# taz.de -- Rechtsextremer Wahlsieg in Chile: Der Pinochetismus ist zurück
> Der Wahlsieg José Antonio Kasts bedeutet die Wiederkehr des
> Rechtsextremismus in Chile. Linke tragen daran aber auch Verantwortung.
(IMG) Bild: Er ist wieder da, diesmal in der Form von Augusto Pinochet und verteidigt von José Kast, Nachfahre eines flüchtigen Nazis
In einem Wahlwerbespot für das Referendum über den Verbleib von Augusto
Pinochet trat 1988 ein junger Jurastudent auf und bekannte sich offen zum
Militärregime. Es war [1][José Antonio Kast], der kleine Bruder von
Pinochets Minister Miguel Kast, einer der berüchtigten Chicago Boys, die
den chilenischen Staat während der Diktatur nach den neoliberalen Lehren
der Chicagoer Schule umkrempelten. Mehr als drei Jahrzehnte später ist
derselbe Mann zum Präsidenten gewählt worden.

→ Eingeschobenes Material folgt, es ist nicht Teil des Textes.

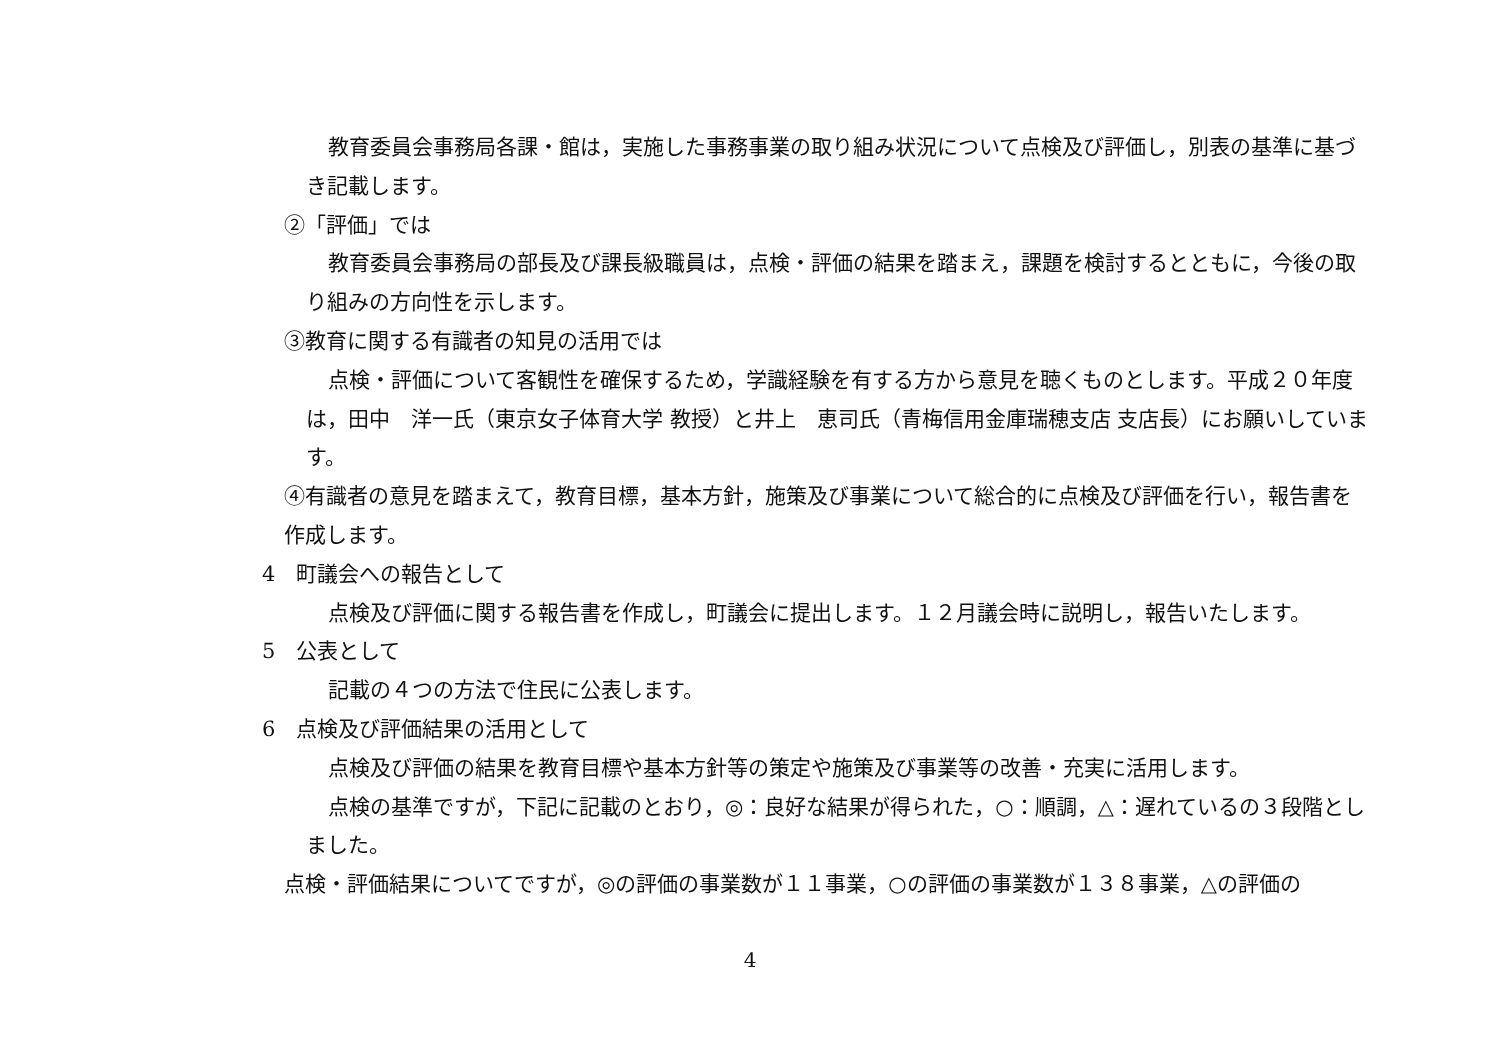教育委員会事務局各課・館は，実施した事務事業の取り組み状況について点検及び評価し，別表の基準に基づき記載します。
②「評価」では
教育委員会事務局の部長及び課長級職員は，点検・評価の結果を踏まえ，課題を検討するとともに，今後の取り組みの方向性を示します。
③教育に関する有識者の知見の活用では
点検・評価について客観性を確保するため，学識経験を有する方から意見を聴くものとします。平成２０年度は，田中　洋一氏（東京女子体育大学 教授）と井上　恵司氏（青梅信用金庫瑞穂支店 支店長）にお願いしています。
④有識者の意見を踏まえて，教育目標，基本方針，施策及び事業について総合的に点検及び評価を行い，報告書を作成します。
4　町議会への報告として
点検及び評価に関する報告書を作成し，町議会に提出します。１２月議会時に説明し，報告いたします。
5　公表として
記載の４つの方法で住民に公表します。
6　点検及び評価結果の活用として
点検及び評価の結果を教育目標や基本方針等の策定や施策及び事業等の改善・充実に活用します。
点検の基準ですが，下記に記載のとおり，◎：良好な結果が得られた，○：順調，△：遅れているの３段階としました。
点検・評価結果についてですが，◎の評価の事業数が１１事業，○の評価の事業数が１３８事業，△の評価の
4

Zum ersten Mal seit dem Ende der Militärdiktatur, unter der Tausende
verfolgt, gefoltert und ermordet wurden, haben die Chilen*innen einen
Präsidenten gewählt, der die Pinochet-Diktatur nicht verurteilt, sondern
verherrlicht. Kast sagte während seines Präsidentschaftswahlkampfs 2017, er
glaube, dass [2][Pinochet], wäre er noch am Leben, „klar für ihn stimmen
würde“. Seine politische Karriere begann er in der ultrakonservativen
Partei UDI, gegründet von Jaime Guzmán, einem der zentralen Ideologen der
Diktatur und Architekten der bis heute gültigen Verfassung. Als sich die
Partei aus Kasts Sicht zu sehr mäßigte, gründete er seine eigene.
Die Zerschlagung der Zivilgesellschaft während der Diktatur hat eine
verunsicherte Gesellschaft hinterlassen, in der die Menschen einander nicht
vertrauen. Kriminalität und irreguläre Migration hat Kast gezielt zu
zentralen Wahlkampfthemen gemacht. In Zeiten ökonomischer Instabilität und
wachsender Unsicherheit verspricht er die Wiederherstellung einer
vermeintlich verlorenen Ordnung. Zugleich ist es der linken Regierung von
Gabriel Boric nicht gelungen, die materiellen Lebensbedingungen spürbar zu
verbessern. Diese Enttäuschung trug entscheidend zur Niederlage der linken
Kandidatin Jeannette Jara bei. Viele jener Menschen, die 2019 zu
Hunderttausenden gegen die soziale Ungleichheit protestierten, haben
diesmal Kast gewählt.
Zwar lehnt die chilenische Gesellschaft das autoritäre Erbe Pinochets
mehrheitlich ab. Doch Umfragen zufolge bewertet rund ein Drittel der
Bevölkerung den Diktator als positiv oder hält den [3][Militärputsch von
1973] für gerechtfertigt. Diese Menschen fühlen sich durch den Wahlsieg von
José Antonio Kast bestärkt. Bei den Feiern nach der Wahl wehten neben
Nationalflaggen auch Banner mit dem Gesicht Pinochets.
Sicherlich verehren nicht alle Chilen*innen, die Kast gewählt haben,
Pinochet. Doch seine breite Unterstützung zeigt, dass ein rechtsextremer
Kandidat in einer verunsicherten, unzufriedenen und fragmentierten
Gesellschaft mehrheitsfähig werden kann – wenn die Linke es nicht schafft,
die Menschen von einem politischen Projekt zu überzeugen. Kasts Wahlsieg
ist nicht nur ein Rechtsruck. Er bedeutet das Ende einer politischen Ära,
die mit der sozialen Revolte von 2019 begann.